Columnistas

Los dioses matan

Los asesinos de los periodistas de Charlie Hebdo son parte de este instrumento patriarcal y colonial.

La Razón (Edición Impresa) / Julieta Paredes

00:00 / 11 de enero de 2015

A propósito de la masacre realizada en París, cuyas víctimas fueron varios de los periodistas de la revista Charlie Hebdo, amerita un análisis que comienza con la condena y la denuncia de las acciones asesinas de los grupos armados en el mundo, por supuesto que entre éstos están los ejércitos y los militares de todos los países, incluido el nuestro. Los asesinos de los periodistas son parte de este instrumento patriarcal y colonial, y en este caso usan argumentos religiosos para presentarse como mártires y soldados de Dios.

Me indigna que la discusión dominante respecto de esta masacre verse sobre la pertinencia o no de las caricaturas de Charlie Hebdo, y que los comentarios cuestionen si se pasaron o no con las críticas, con las sátiras, con el humor político; que si debían poner las caricaturas de tal o cual manera; si eran o no muy provocadoras; incluso algunos dan a entender que los dibujantes de Charlie Hebdo “se lo buscaron”. ¡Que sarta de estupideces son las que estamos escuchando! El asesinato de los periodistas debe ser denunciado y repudiado.

Podemos continuar la reflexión por otros elementos de juicio. El pensamiento posmoderno ha sentado las bases para la relativización y el individualismo. La posmodernidad se ha nutrido con algunas de las críticas que la izquierda europea lanza al marxismo, luego de que sus categorías económicas resultaron insuficientes para explicar el mundo después de la caída del Muro de Berlín. El pensamiento posmoderno se mezcla oportunistamente y confunde las posiciones políticas antisistémicas, así como la lucha y la defensa de la libertad expresadas por el liberalismo burgués.

Ésa es la discusión que nos parece fundamental de hacer al momento de evaluar nuestro accionar revolucionario. El semanario Charlie Hebdo, según lo que pudimos observar, se burla y denuncia los fundamentalismos de los cristianos, judíos y musulmanes; y a la vez manifiesta una visión crítica contra la política hipócrita de la derecha francesa. No sé si pretendían o no ser revolucionarios, no es tarea de este artículo indagar al respecto, lo que sí quiero decir es que en medio de la cultura posmoderna, del neoliberalismo, del neocolonialismo y de los aires pretenciosos de la izquierda europea respecto de las luchas de los pueblos del mundo, queda claro que Dios mata incluso a caricaturistas.

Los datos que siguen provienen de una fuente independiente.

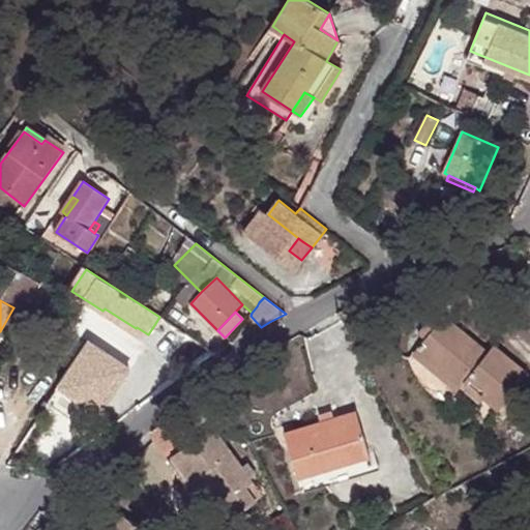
[(468,376),(489,348),(443,313),(438,319),(431,314),(419,329),(425,334),(416,347),(462,382),(468,376)]
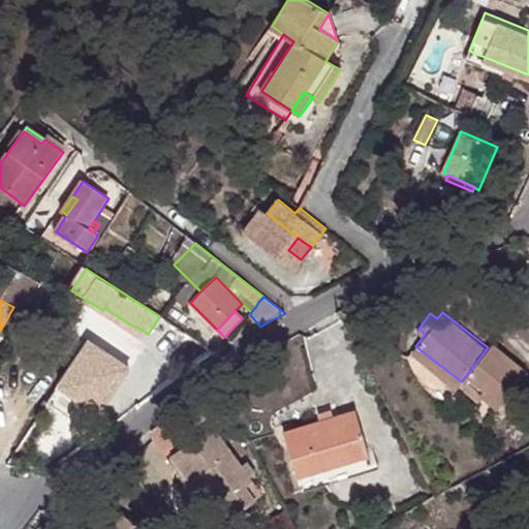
[(176,338),(181,330),(159,316),(154,324),(176,338)]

Todas las iglesias y religiones que toman a personas o cosas, se llamen Cristo, Mahoma, Alá, Wirakocha, etcétera, y las convierten en sagradas, son peligrosas para la vida de la humanidad, pues todos estos pensamientos se creen dueños de la verdad, y a nombre de esos han matado y torturado a sus semejantes en diferentes etapas históricas, especialmente a las mujeres, y han destruido territorios. Como feministas comunitarias practicamos la espiritualidad de la vida y la comunidad, que nos da fuerza y energía, y convocamos a la desacralización de los dioses, que nos matan y nos torturan.